Figure 6 schematically illustrates, in terms of a number of functional units, the general components of the control unit 600, such as the control units 110, 210 discussed above. Processing circuitry 610 is provided using any combination of one or more of a suitable central processing unit CPU, multiprocessor, microcontroller, digital signal processor DSP, etc., capable of executing software instructions stored in a computer program product, e.g., in the form of a storage medium 630. The processing circuitry 610 may further be provided as at least one application specific integrated circuit ASIC, or field programmable gate array FPGA.

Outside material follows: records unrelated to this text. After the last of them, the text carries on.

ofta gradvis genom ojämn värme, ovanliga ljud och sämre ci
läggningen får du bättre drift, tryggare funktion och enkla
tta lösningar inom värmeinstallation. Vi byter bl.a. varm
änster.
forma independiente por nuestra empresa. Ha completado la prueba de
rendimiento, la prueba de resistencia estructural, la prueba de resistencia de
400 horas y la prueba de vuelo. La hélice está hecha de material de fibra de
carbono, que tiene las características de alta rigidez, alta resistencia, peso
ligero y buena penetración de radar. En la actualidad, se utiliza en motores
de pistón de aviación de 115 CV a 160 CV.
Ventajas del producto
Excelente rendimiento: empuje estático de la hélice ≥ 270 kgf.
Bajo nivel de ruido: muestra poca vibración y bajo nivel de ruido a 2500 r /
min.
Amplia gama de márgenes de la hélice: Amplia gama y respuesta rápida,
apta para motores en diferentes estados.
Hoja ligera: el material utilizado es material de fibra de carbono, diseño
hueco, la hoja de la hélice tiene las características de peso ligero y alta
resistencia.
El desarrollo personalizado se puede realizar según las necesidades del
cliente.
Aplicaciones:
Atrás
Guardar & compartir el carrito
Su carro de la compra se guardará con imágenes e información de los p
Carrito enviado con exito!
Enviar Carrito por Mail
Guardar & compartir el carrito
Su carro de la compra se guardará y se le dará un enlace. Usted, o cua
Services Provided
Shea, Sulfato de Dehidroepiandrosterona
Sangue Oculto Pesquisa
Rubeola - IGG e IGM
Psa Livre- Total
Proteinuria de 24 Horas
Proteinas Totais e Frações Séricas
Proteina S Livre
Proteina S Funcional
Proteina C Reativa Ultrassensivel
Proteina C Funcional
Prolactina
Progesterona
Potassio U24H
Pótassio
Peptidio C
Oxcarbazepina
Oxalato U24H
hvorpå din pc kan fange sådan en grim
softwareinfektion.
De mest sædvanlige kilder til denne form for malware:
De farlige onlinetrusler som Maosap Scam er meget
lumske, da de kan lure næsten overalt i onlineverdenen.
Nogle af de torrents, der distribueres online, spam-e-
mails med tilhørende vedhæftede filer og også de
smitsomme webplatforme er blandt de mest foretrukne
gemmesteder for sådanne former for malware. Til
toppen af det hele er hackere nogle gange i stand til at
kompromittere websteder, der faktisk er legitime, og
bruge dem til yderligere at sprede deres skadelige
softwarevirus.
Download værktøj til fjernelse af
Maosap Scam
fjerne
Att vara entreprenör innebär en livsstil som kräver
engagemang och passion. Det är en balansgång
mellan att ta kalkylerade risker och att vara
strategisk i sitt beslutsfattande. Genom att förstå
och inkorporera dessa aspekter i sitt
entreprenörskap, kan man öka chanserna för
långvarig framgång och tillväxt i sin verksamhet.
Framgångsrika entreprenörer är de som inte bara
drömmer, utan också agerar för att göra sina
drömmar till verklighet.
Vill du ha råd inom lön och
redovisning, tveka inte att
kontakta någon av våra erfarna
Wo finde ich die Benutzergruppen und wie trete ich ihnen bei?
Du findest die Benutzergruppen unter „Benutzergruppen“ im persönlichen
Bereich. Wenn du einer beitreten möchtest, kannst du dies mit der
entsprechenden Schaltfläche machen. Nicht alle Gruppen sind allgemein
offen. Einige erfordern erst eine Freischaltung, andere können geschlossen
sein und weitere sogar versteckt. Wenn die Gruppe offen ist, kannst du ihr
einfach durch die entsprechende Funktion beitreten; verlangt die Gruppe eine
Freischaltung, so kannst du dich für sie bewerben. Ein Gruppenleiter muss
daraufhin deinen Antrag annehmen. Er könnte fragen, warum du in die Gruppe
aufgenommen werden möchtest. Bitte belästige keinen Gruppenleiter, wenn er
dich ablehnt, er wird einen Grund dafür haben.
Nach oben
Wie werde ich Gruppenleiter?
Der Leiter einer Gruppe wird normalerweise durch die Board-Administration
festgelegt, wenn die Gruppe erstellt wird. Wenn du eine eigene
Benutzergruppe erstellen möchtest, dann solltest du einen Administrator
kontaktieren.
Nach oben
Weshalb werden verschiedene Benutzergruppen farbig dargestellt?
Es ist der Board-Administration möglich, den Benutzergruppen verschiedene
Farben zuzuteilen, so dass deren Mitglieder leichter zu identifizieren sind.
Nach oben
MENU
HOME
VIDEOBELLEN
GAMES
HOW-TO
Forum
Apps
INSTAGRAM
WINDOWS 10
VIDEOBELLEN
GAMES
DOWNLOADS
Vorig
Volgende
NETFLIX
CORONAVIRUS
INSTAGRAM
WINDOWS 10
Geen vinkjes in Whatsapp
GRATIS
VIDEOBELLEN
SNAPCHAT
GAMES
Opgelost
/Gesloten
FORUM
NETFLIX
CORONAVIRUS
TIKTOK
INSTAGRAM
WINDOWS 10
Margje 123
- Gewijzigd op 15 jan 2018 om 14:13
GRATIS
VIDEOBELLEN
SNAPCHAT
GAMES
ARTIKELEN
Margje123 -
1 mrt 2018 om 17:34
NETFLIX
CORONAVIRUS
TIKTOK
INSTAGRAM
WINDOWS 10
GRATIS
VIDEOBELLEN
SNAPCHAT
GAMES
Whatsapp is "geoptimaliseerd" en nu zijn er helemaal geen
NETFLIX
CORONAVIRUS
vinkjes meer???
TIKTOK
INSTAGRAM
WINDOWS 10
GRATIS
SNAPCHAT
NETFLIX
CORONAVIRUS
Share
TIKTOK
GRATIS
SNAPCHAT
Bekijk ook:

Particularly, the processing circuitry 610 is configured to cause the demolition robot 100 to perform a set of operations, or steps, such as the methods discussed in connection to Figure 5 and the discussions above. For example, the storage medium 630 may store the set of operations, and the processing circuitry 610 may be configured to retrieve the set of operations from the storage medium 630 to cause the device to perform the set of operations. The set of operations may be provided as a set of executable instructions. Thus, the processing circuitry 610 is thereby arranged to execute methods as herein disclosed.

The storage medium 630 may also comprise persistent storage, which, for example, can be any single one or combination of magnetic memory, optical memory, solid state memory or even remotely mounted memory.

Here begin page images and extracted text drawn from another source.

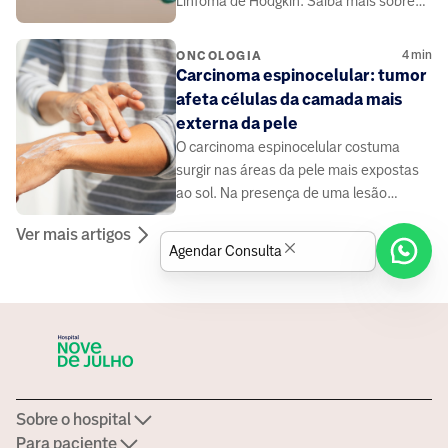
Linfoma de Hodgkin. Saiba mais sobre
os sinais que ele pode indicar
4
min
ONCOLOGIA
Carcinoma espinocelular: tumor
afeta células da camada mais
externa da pele
O carcinoma espinocelular costuma
surgir nas áreas da pele mais expostas
ao sol. Na presença de uma lesão
suspeita, é fundamental consultar um
Ver mais artigos
dermatologista
Agendar Consulta
Sobre o hospital
Para paciente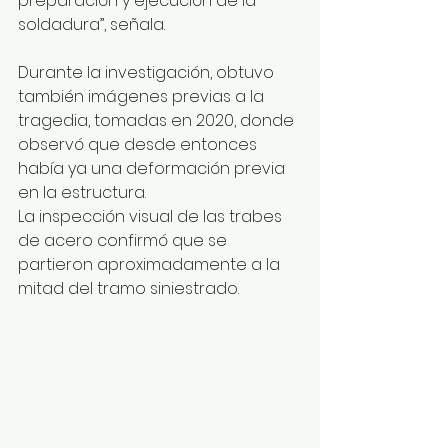
preparación y ejecución de la 
soldadura”, señala.
Durante la investigación, obtuvo 
también imágenes previas a la 
tragedia, tomadas en 2020, donde 
observó que desde entonces 
había ya una deformación previa 
en la estructura.
La inspección visual de las trabes 
de acero confirmó que se 
partieron aproximadamente a la 
mitad del tramo siniestrado.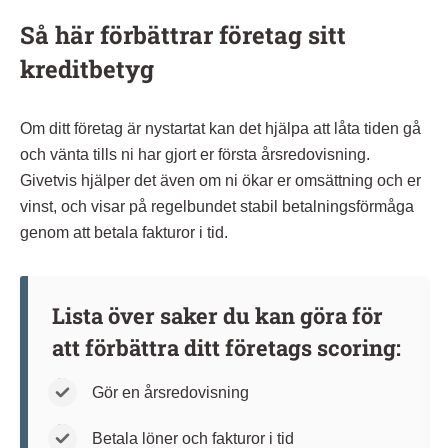
Så här förbättrar företag sitt
kreditbetyg
Om ditt företag är nystartat kan det hjälpa att låta tiden gå
och vänta tills ni har gjort er första årsredovisning.
Givetvis hjälper det även om ni ökar er omsättning och er
vinst, och visar på regelbundet stabil betalningsförmåga
genom att betala fakturor i tid.
Lista över saker du kan göra för
att förbättra ditt företags scoring:
Gör en årsredovisning
Betala löner och fakturor i tid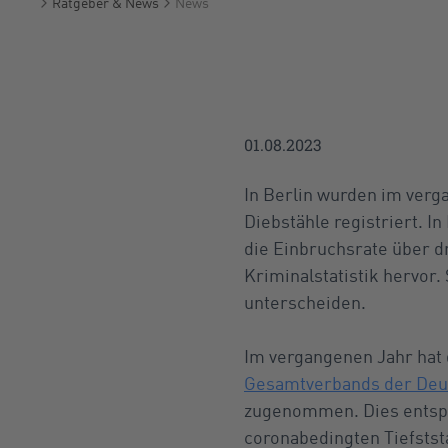
Ratgeber & News
News
Startseite
01.08.2023
In Berlin wurden im ver
Diebstähle registriert. I
die Einbruchsrate über dr
Kriminalstatistik hervor.
unterscheiden.
Im vergangenen Jahr hat 
Gesamtverbands der Deut
zugenommen. Dies entspr
coronabedingten Tiefstst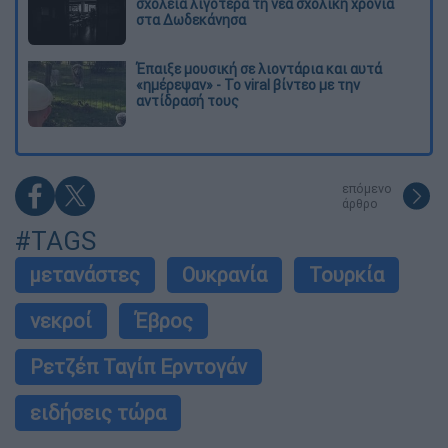
σχολεία λιγότερα τη νέα σχολική χρονιά
στα Δωδεκάνησα
Έπαιξε μουσική σε λιοντάρια και αυτά
«ημέρεψαν» - Το viral βίντεο με την
αντίδρασή τους
επόμενο
άρθρο
#TAGS
μετανάστες
Ουκρανία
Τουρκία
νεκροί
Έβρος
Ρετζέπ Ταγίπ Ερντογάν
ειδήσεις τώρα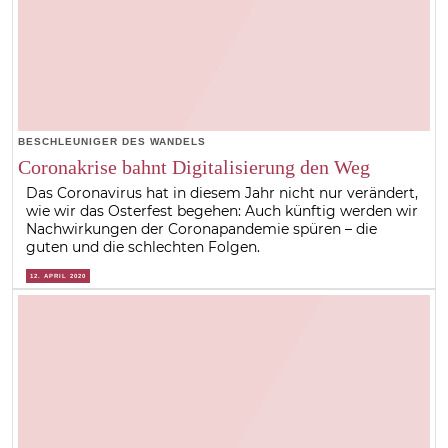
BESCHLEUNIGER DES WANDELS
Coronakrise bahnt Digitalisierung den Weg
Das Coronavirus hat in diesem Jahr nicht nur verändert,
wie wir das Osterfest begehen: Auch künftig werden wir
Nachwirkungen der Coronapandemie spüren – die
guten und die schlechten Folgen.
12. APRIL 2020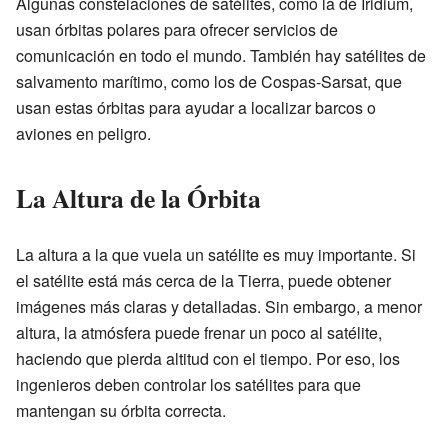
Algunas constelaciones de satélites, como la de Iridium,
usan órbitas polares para ofrecer servicios de
comunicación en todo el mundo. También hay satélites de
salvamento marítimo, como los de Cospas-Sarsat, que
usan estas órbitas para ayudar a localizar barcos o
aviones en peligro.
La Altura de la Órbita
La altura a la que vuela un satélite es muy importante. Si
el satélite está más cerca de la Tierra, puede obtener
imágenes más claras y detalladas. Sin embargo, a menor
altura, la atmósfera puede frenar un poco al satélite,
haciendo que pierda altitud con el tiempo. Por eso, los
ingenieros deben controlar los satélites para que
mantengan su órbita correcta.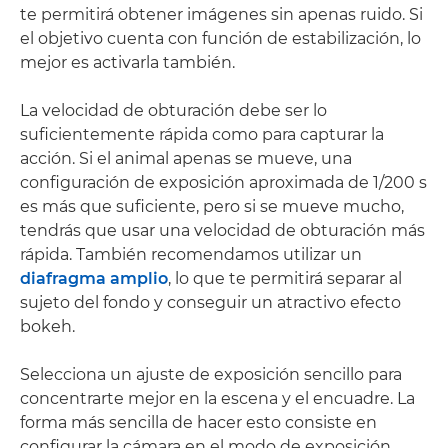
te permitirá obtener imágenes sin apenas ruido. Si
el objetivo cuenta con función de estabilización, lo
mejor es activarla también.
La velocidad de obturación debe ser lo
suficientemente rápida como para capturar la
acción. Si el animal apenas se mueve, una
configuración de exposición aproximada de 1/200 s
es más que suficiente, pero si se mueve mucho,
tendrás que usar una velocidad de obturación más
rápida. También recomendamos utilizar un
diafragma amplio
, lo que te permitirá separar al
sujeto del fondo y conseguir un atractivo efecto
bokeh.
Selecciona un ajuste de exposición sencillo para
concentrarte mejor en la escena y el encuadre. La
forma más sencilla de hacer esto consiste en
configurar la cámara en el modo de exposición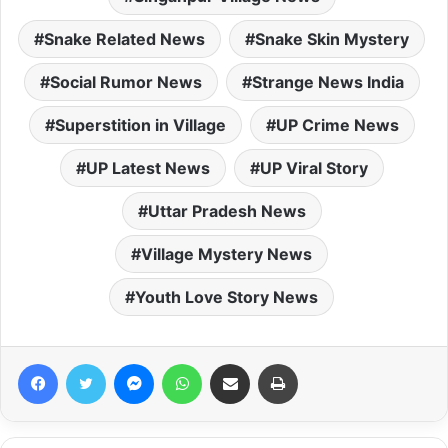
Snake Related News
Snake Skin Mystery
Social Rumor News
Strange News India
Superstition in Village
UP Crime News
UP Latest News
UP Viral Story
Uttar Pradesh News
Village Mystery News
Youth Love Story News
Facebook
Twitter
Messenger
WhatsApp
Share via Email
Print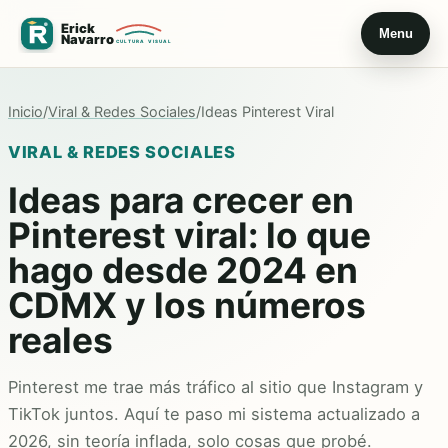
Menu
Inicio
/
Viral & Redes Sociales
/
Ideas Pinterest Viral
VIRAL & REDES SOCIALES
Ideas para crecer en
Pinterest viral: lo que
hago desde 2024 en
CDMX y los números
reales
Pinterest me trae más tráfico al sitio que Instagram y
TikTok juntos. Aquí te paso mi sistema actualizado a
2026, sin teoría inflada, solo cosas que probé.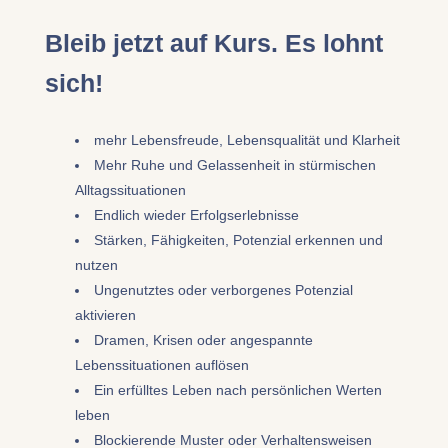
Bleib jetzt auf Kurs. Es lohnt
sich!
mehr Lebensfreude, Lebensqualität und Klarheit
Mehr Ruhe und Gelassenheit in stürmischen
Alltagssituationen
Endlich wieder Erfolgserlebnisse
Stärken, Fähigkeiten, Potenzial erkennen und
nutzen
Ungenutztes oder verborgenes Potenzial
aktivieren
Dramen, Krisen oder angespannte
Lebenssituationen auflösen
Ein erfülltes Leben nach persönlichen Werten
leben
Blockierende Muster oder Verhaltensweisen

The control unit 600 may further comprise an interface 620 for communications with at least one external device. As such the interface 620 may comprise one or more transmitters and receivers, comprising analogue and digital components and a suitable number of ports for wireline or wireless communication.

The processing circuitry 610 controls the general operation of the control unit 600, e.g., by sending data and control signals to the interface 620 and the storage medium 630, by receiving data and reports from the interface 620, and by retrieving data and instructions from the storage medium 630.

Figure 7 illustrates a computer readable medium 710 carrying a computer program comprising program code means 720 for performing the methods illustrated in Figure 5, when said program product is run on a computer. The computer readable medium and the code means may together form a computer program product 700.